質問
下記区分所有法の条文に従った法的措置の場合、弁護士費用を相手方に請求することは可能でしょうか。
第57条(共同の利益に反する行為の停止等の請求)
第58条(使用禁止の請求)
第60条(占有者に対する引渡し請求)
回答
結論から申し上げますと、区分所有法第57条、58条、60条に基づく法的措置に関しては、原則として弁護士費用を被告に負担させることはできないと考えられます。
弁護士費用の請求を認容してもらうためには、問題となる被害が「債務不履行」ではなく、「不法行為」であることを要します。交通事故や傷害・器物損害などという「不法行為」には、「加害者」の悪質性及び「被害者」の落ち度の低さ、が共通点として見られます。「債務不履行」にも、「加害者(=約束を履行しない者)」は存在するものの、そもそもそのような者と契約をしたというリスクを被害者側が潜在的に有していたと見られることから、仮に債務不履行が生じたとしても、そのリスクが顕在化したに過ぎないとして、弁護士費用を被害者の自己負担とすることを原則としています。
例外は、規約等の約定によりその加害者と被害者との間において、事前に弁護士費用の負担を定めている場合、ということになります。

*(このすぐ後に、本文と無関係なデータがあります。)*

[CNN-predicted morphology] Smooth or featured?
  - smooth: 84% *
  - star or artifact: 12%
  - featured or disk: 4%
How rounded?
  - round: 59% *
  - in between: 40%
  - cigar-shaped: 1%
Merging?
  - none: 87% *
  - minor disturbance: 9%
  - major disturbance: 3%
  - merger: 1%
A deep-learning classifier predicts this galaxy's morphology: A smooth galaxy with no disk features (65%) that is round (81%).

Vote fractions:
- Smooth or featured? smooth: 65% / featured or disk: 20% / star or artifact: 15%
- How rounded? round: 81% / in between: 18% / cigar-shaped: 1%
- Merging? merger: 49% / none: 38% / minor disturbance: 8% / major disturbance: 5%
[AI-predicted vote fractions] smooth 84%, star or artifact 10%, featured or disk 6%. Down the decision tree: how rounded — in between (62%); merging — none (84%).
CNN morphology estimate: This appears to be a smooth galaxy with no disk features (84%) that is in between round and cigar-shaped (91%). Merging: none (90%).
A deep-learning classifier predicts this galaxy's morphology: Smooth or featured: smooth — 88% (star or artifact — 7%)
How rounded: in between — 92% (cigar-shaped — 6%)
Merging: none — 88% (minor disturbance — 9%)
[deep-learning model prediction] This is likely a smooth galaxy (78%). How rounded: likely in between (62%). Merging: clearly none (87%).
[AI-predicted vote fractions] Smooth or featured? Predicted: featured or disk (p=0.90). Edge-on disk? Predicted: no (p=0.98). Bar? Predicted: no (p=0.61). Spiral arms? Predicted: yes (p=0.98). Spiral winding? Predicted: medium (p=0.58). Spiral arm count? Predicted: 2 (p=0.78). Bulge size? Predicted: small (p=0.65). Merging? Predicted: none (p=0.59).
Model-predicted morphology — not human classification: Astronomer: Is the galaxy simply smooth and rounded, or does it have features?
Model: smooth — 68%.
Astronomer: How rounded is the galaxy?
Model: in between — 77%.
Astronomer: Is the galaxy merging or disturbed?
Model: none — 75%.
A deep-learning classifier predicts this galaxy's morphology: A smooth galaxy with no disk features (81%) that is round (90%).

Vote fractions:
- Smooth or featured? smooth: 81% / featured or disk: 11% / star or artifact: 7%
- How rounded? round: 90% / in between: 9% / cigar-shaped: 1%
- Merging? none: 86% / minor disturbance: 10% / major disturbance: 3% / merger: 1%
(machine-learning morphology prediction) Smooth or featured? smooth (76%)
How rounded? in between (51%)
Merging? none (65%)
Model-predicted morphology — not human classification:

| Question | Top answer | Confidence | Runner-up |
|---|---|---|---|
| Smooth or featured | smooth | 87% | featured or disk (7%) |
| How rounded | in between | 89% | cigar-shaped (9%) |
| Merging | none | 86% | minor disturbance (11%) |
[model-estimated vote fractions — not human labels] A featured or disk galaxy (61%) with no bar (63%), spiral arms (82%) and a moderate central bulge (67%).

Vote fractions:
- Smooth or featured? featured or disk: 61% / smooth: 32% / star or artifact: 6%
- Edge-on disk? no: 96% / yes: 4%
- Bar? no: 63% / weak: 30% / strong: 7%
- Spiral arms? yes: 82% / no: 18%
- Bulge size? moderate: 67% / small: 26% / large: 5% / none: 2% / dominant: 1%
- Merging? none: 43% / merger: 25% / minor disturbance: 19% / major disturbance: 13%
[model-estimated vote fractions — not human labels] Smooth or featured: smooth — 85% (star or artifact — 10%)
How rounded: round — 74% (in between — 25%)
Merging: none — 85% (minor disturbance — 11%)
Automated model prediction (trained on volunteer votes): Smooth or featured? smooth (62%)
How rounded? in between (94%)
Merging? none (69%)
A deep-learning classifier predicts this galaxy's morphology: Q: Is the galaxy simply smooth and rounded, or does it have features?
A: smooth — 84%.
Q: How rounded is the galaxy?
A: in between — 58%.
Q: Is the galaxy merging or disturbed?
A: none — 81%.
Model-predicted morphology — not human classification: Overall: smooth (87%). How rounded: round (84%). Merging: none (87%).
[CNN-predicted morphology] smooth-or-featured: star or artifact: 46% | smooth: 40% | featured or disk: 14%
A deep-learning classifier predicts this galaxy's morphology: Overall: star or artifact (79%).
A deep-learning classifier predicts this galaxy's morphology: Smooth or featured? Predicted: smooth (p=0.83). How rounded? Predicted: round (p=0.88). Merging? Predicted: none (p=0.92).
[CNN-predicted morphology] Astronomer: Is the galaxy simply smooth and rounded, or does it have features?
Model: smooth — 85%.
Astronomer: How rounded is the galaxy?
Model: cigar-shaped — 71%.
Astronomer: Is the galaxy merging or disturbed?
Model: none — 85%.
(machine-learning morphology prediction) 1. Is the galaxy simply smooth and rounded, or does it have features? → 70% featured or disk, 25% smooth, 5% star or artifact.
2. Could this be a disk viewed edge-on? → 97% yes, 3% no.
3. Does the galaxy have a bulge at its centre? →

ただ、区分所有法上の法的措置に絡んで、例外的に弁護士費用を被告負担とすることを認めた裁判例としては、東京地方裁判所平成8年7月5日判決(区分所有法第57条の事案)があります。これは管理組合規約により犬の飼育を禁止しているにもかかわらず、この規定を知りながら再三にわたる飼育中止の要請を拒否し、犬を飼育し続けたという区分所有権者に対し、マンション管理組合が犬の飼育禁止及び同差止請求提起に伴う弁護士費用を請求したという事案でした。裁判所は同判決の中で、飼育禁止の規約があることを知悉しながら、マンション管理組合の要請を再三にわたり拒否し、犬を飼育し続け、訴訟を余儀なくされた行為を「不法行為」としております。